Segment Open
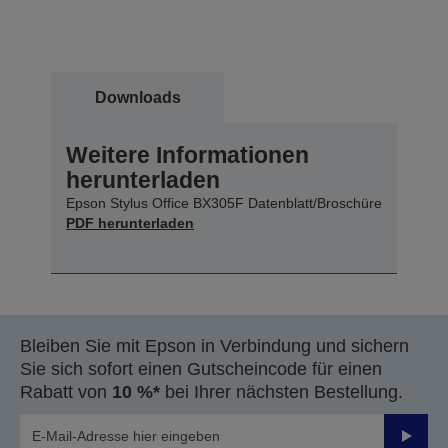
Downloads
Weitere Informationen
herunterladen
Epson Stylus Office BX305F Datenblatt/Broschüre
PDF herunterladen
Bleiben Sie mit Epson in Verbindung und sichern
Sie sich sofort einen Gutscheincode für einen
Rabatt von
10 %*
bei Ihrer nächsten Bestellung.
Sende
Segment Closed
Segment Open
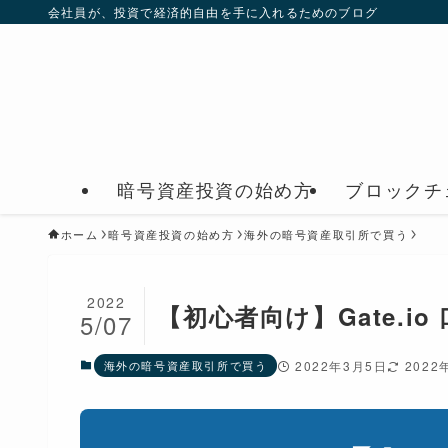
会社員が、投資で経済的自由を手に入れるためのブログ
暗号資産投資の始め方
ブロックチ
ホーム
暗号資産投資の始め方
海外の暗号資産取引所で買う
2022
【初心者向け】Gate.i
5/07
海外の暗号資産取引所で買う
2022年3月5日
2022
Segment Closed
## Goal of the exercise:
All lines with the word "Epson" are needed; pull them from the entries and copy each.

## Result of the exercise:
Epson Stylus Office BX305F Datenblatt/Broschüre
Bleiben Sie mit Epson in Verbindung und sichern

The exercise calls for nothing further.